Purpose of Corporate Bylaws
Organizations utilize corporate bylaws to create the rules, regulations and guidelines that define how the business operates. Bylaws act as a governance document which covers corporate mechanics, such as officer elections and business meetings.Each organization is unique, so there is often some degree of customizability when creating bylaws. The intent is for a governing document that reflects the way the organization wants to run things. Bylaws also reduce any internal confusion, since they set out provisions that are in agreement with all those involved. This way, everyone understands how the organization is supposed to work, from communication protocols to employer-employee issues and voting procedures.
Key Components of Corporate Bylaws
The key components of corporate bylaws usually include:
- Purpose: the mission statement and purpose of the organization.
- Members: the right to members, rights of members, membership dues, and voting rights.
- Officers: the officers and their positions, duties, terms, and obligations.
- Meetings: the time, place and rules governing meetings of members and of directors.
- Directors: the qualifications, terms, duties, number, appointment, and removal of directors.
- Committees: committees, their duties, and authority to act for the organization.
- Finances: the rules governing how money is to be handled.
- Amendments: the process to amend the bylaws.
The bad news is, creating corporate bylaws can be a tedious process; the good news is, seeking help from a professional or a legal entity specializing in corporate law can help tailor the bylaws to the organization’s individual needs.
Bylaws can be amended by vote of the Board of Directors, with a 100% vote or a majority at the time of voting.
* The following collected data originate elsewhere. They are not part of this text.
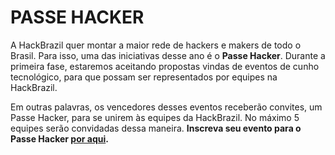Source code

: # PASSE HACKER

A HackBrazil quer montar a maior rede de hackers e makers de todo o Brasil. Para isso, uma das iniciativas desse ano é o **Passe Hacker**. Durante a primeira fase, estaremos aceitando propostas vindas de eventos de cunho tecnológico, para que possam ser representados por equipes na HackBrazil.

Em outras palavras, os vencedores desses eventos receberão convites, um Passe Hacker, para se unirem às equipes da HackBrazil. No máximo 5 equipes serão convidadas dessa maneira. **Inscreva seu evento para o Passe Hacker [por aqui](https://allanscosta.typeform.com/to/X7GVNW).**
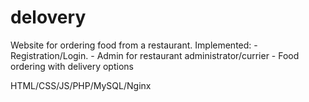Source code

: # delovery
Website for ordering food from a restaurant. 
  Implemented:
    - Registration/Login.
    - Admin for restaurant administrator/currier
    - Food ordering with delivery options
    
HTML/CSS/JS/PHP/MySQL/Nginx
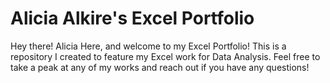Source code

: # Alicia Alkire's Excel Portfolio
Hey there! Alicia Here, and welcome to my Excel Portfolio! This is a repository I created to feature my Excel work for Data Analysis. Feel free to take a peak at any of my works and reach out if you have any questions! 
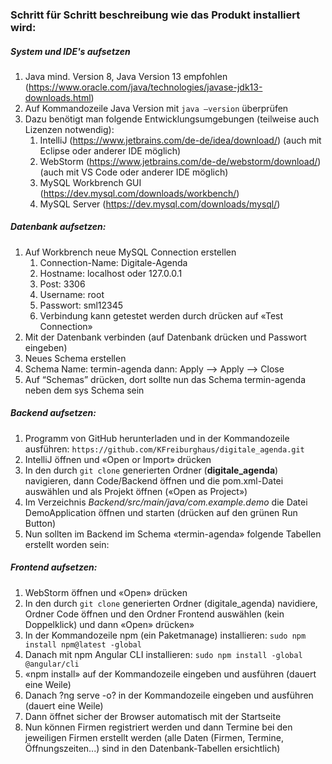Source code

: ### Schritt für Schritt beschreibung wie das Produkt installiert wird:

##### System und IDE's aufsetzen
1.	Java mind. Version 8, Java Version 13 empfohlen
(https://www.oracle.com/java/technologies/javase-jdk13-downloads.html)
2.	Auf Kommandozeile Java Version mit `java –version` überprüfen
3.	Dazu benötigt man folgende Entwicklungsumgebungen (teilweise auch Lizenzen notwendig):
    1.	IntelliJ (https://www.jetbrains.com/de-de/idea/download/) (auch mit Eclipse oder anderer IDE möglich)
    2.	WebStorm (https://www.jetbrains.com/de-de/webstorm/download/) (auch mit VS Code oder anderer IDE möglich)
    3.	MySQL Workbrench GUI (https://dev.mysql.com/downloads/workbench/)
    4.	MySQL Server (https://dev.mysql.com/downloads/mysql/)

##### Datenbank aufsetzen:
1.	Auf Workbrench neue MySQL Connection erstellen  
    1.	Connection-Name: Digitale-Agenda
    2.	Hostname: localhost oder 127.0.0.1
    3.	Post: 3306
    4.	Username: root
    5.	Passwort: sml12345
    6. 	Verbindung kann getestet werden durch drücken auf «Test Connection»
2.	Mit der Datenbank verbinden (auf Datenbank drücken und Passwort eingeben)
3.	Neues Schema erstellen  
1.	Schema Name: termin-agenda dann: Apply --> Apply --> Close
4.	Auf “Schemas” drücken, dort sollte nun das Schema termin-agenda neben dem sys Schema sein

##### Backend aufsetzen:
1.	Programm von GitHub herunterladen und in der Kommandozeile ausführen: `https://github.com/KFreiburghaus/digitale_agenda.git`
2.	IntelliJ öffnen und «Open or Import» drücken
3.	In den durch `git clone` generierten Ordner (**digitale_agenda**) navigieren, dann Code/Backend öffnen und die pom.xml-Datei auswählen und als Projekt öffnen («Open as Project»)
4.	Im Verzeichnis *Backend/src/main/java/com.example.demo* die Datei DemoApplication öffnen und starten (drücken auf den grünen Run Button)  
5.	Nun sollten im Backend im Schema «termin-agenda» folgende Tabellen erstellt worden sein:


##### Frontend aufsetzen:
1.	WebStorm öffnen und «Open» drücken
2.	In den durch `git clone` generierten Ordner (digitale_agenda) navidiere, Ordner Code öffnen und den Ordner Frontend auswählen (kein Doppelklick) und dann «Open» drücken»
3.	In der Kommandozeile npm (ein Paketmanage) installieren: `sudo npm install npm@latest -global`
4.	Danach mit npm Angular CLI installieren: `sudo npm install -global @angular/cli`
5.	«npm install» auf der Kommandozeile eingeben und ausführen (dauert eine Weile)
6.	Danach ?ng serve -o? in der Kommandozeile eingeben und ausführen (dauert eine Weile)
7.	Dann öffnet sicher der Browser automatisch mit der Startseite
8.	Nun können Firmen registriert werden und dann Termine bei den jeweiligen Firmen erstellt werden (alle Daten (Firmen, Termine, Öffnungszeiten...) sind in den Datenbank-Tabellen ersichtlich)






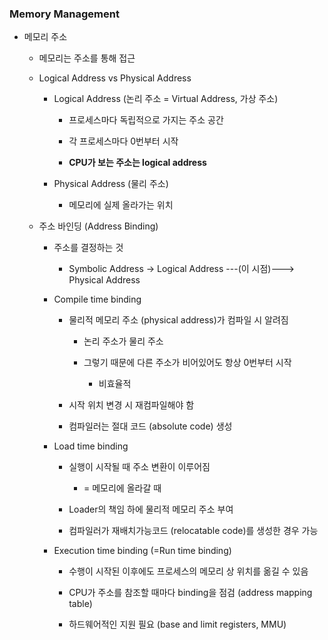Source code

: ### Memory Management

- 메모리 주소
  
  - 메모리는 주소를 통해 접근
  
  - Logical Address vs Physical Address
    
    - Logical Address (논리 주소 = Virtual Address, 가상 주소)
      
      - 프로세스마다 독립적으로 가지는 주소 공간
      
      - 각 프로세스마다 0번부터 시작
      
      - **CPU가 보는 주소는 logical address**
    
    - Physical Address (물리 주소)
      
      - 메모리에 실제 올라가는 위치
  
  - 주소 바인딩 (Address Binding)
    
    - 주소를 결정하는 것
      
      - Symbolic Address -> Logical Address ---(이 시점)--->  Physical Address
    
    - Compile time binding
      
      - 물리적 메모리 주소 (physical address)가 컴파일 시 알려짐
        
        - 논리 주소가 물리 주소
        
        - 그렇기 때문에 다른 주소가 비어있어도 항상 0번부터 시작
          
          - 비효율적
      
      - 시작 위치 변경 시 재컴파일해야 함
      
      - 컴파일러는 절대 코드 (absolute code) 생성
    
    - Load time binding
      
      - 실행이 시작될 때 주소 변환이 이루어짐
        
        - = 메모리에 올라갈 때
      
      - Loader의 책임 하에 물리적 메모리 주소 부여
      
      - 컴파일러가 재배치가능코드 (relocatable code)를 생성한 경우 가능
    
    - Execution time binding (=Run time binding)
      
      - 수행이 시작된 이후에도 프로세스의 메모리 상 위치를 옮길 수 있음
      
      - CPU가 주소를 참조할 때마다 binding을 점검 (address mapping table)
      
      - 하드웨어적인 지원 필요 (base and limit registers, MMU)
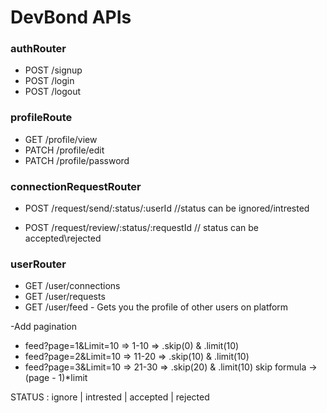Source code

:# DevBond APIs

### authRouter
- POST /signup
- POST /login
- POST /logout

### profileRoute
- GET /profile/view
- PATCH /profile/edit
- PATCH /profile/password

### connectionRequestRouter
- POST /request/send/:status/:userId //status can be ignored/intrested

- POST /request/review/:status/:requestId // status can be accepted\rejected

### userRouter
- GET /user/connections
- GET /user/requests
- GET /user/feed - Gets you the profile of other users on platform


-Add pagination
- feed?page=1&Limit=10 => 1-10 => .skip(0) & .limit(10)
- feed?page=2&Limit=10 => 11-20 => .skip(10) & .limit(10)
- feed?page=3&Limit=10 => 21-30 => .skip(20) & .limit(10)
  skip formula -> (page - 1)*limit

STATUS : ignore | intrested | accepted | rejected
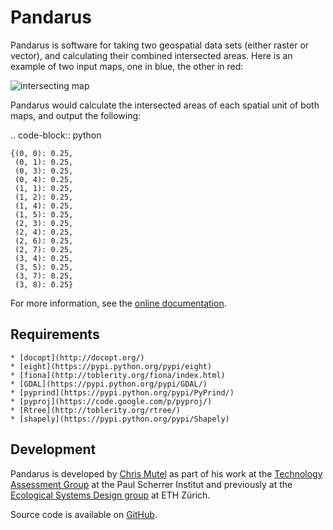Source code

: # Pandarus

Pandarus is software for taking two geospatial data sets (either raster or vector), and calculating their combined intersected areas. Here is an example of two input maps, one in blue, the other in red:

![intersecting map](http://mutel.org/map.png)

Pandarus would calculate the intersected areas of each spatial unit of both maps, and output the following:

.. code-block:: python

    {(0, 0): 0.25,
     (0, 1): 0.25,
     (0, 3): 0.25,
     (0, 4): 0.25,
     (1, 1): 0.25,
     (1, 2): 0.25,
     (1, 4): 0.25,
     (1, 5): 0.25,
     (2, 3): 0.25,
     (2, 4): 0.25,
     (2, 6): 0.25,
     (2, 7): 0.25,
     (3, 4): 0.25,
     (3, 5): 0.25,
     (3, 7): 0.25,
     (3, 8): 0.25}

For more information, see the [online documentation](https://pandarus.readthedocs.io/).

## Requirements

    * [docopt](http://docopt.org/)
    * [eight](https://pypi.python.org/pypi/eight)
    * [fiona](http://toblerity.org/fiona/index.html)
    * [GDAL](https://pypi.python.org/pypi/GDAL/)
    * [pyprind](https://pypi.python.org/pypi/PyPrind/)
    * [pyproj](https://code.google.com/p/pyproj/)
    * [Rtree](http://toblerity.org/rtree/)
    * [shapely](https://pypi.python.org/pypi/Shapely)

## Development

Pandarus is developed by [Chris Mutel](https://chris.mutel.org/) as part of his work at the [Technology Assessment Group](https://www.psi.ch/ta/technology-assessment) at the Paul Scherrer Institut and previously at the [Ecological Systems Design group](http://www.ifu.ethz.ch/ESD/index_EN) at ETH Zürich.

Source code is available on [GitHub](https://github.com/cmutel/pandarus).
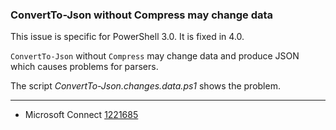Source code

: 
### ConvertTo-Json without Compress may change data

This issue is specific for PowerShell 3.0. It is fixed in 4.0.

`ConvertTo-Json` without `Compress` may change data and produce JSON which
causes problems for parsers.

The script *ConvertTo-Json.changes.data.ps1* shows the problem.

---

- Microsoft Connect [1221685](https://connect.microsoft.com/PowerShell/Feedback/Details/1221685)
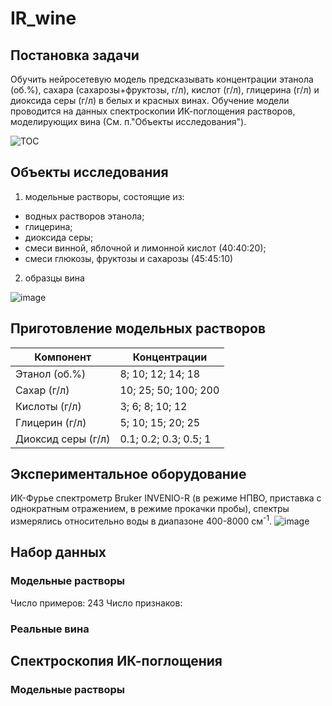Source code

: # IR_wine

## Постановка задачи
Обучить нейросетевую модель предсказывать концентрации этанола (об.%), сахара (сахарозы+фруктозы, г/л), кислот (г/л), глицерина (г/л) и диоксида серы (г/л) в белых и красных винах.
Обучение модели проводится на данных спектроскопии ИК-поглощения растворов, моделирующих вина (См. п."Объекты исследования").

![TOC](https://github.com/user-attachments/assets/f75a3479-fb7d-4de7-b8c6-f57b285a57c4)


## Объекты исследования
1. модельные растворы, состоящие из:
- водных растворов этанола;
- глицерина;
- диоксида серы;
- смеси винной, яблочной и лимонной кислот (40:40:20);
- смеси глюкозы, фруктозы и сахарозы (45:45:10) 
2. образцы вина
  
  ![image](https://github.com/oesarmanova/IR_wine/assets/79655674/0118ec7c-04b2-45c7-bc75-08a433f564de)

## Приготовление модельных растворов

| Компонент  | Концентрации |
| ------------- | ------------- |
| Этанол (об.%)  | 8; 10; 12; 14; 18  |
| Сахар (г/л)  | 10; 25; 50; 100; 200  |
| Кислоты (г/л)  | 3; 6; 8; 10; 12  |
| Глицерин (г/л)  | 5; 10; 15; 20; 25 |
| Диоксид серы (г/л)  | 0.1; 0.2; 0.3; 0.5; 1  |

## Экспериментальное оборудование

ИК-Фурье спектрометр Bruker INVENIO-R (в режиме НПВО, приставка с однократным отражением, в режиме прокачки пробы), спектры измерялись относительно воды в диапазоне 400-8000 см<sup>-1</sup>.
![image](https://github.com/oesarmanova/IR_wine/assets/79655674/9c1ea92c-98f2-4bfe-8975-473b0f0c50c0)

## Набор данных
### Модельные растворы

Число примеров: 243
Число признаков: 

### Реальные вина

## Спектроскопия ИК-поглощения 

### Модельные растворы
The proposed amendment must be sent with the date of the meeting in which it is proposed to be taken up. The amendment should be made in writing and delivered to the directors for discussion. It is important to note that in many cases, obtaining the approval of a majority of members is required in order to make the amendment official. In general, amendments to the bylaws only become effective once the organization’s members have approved them. This process should be included in the bylaws for convenience in making changes as needed.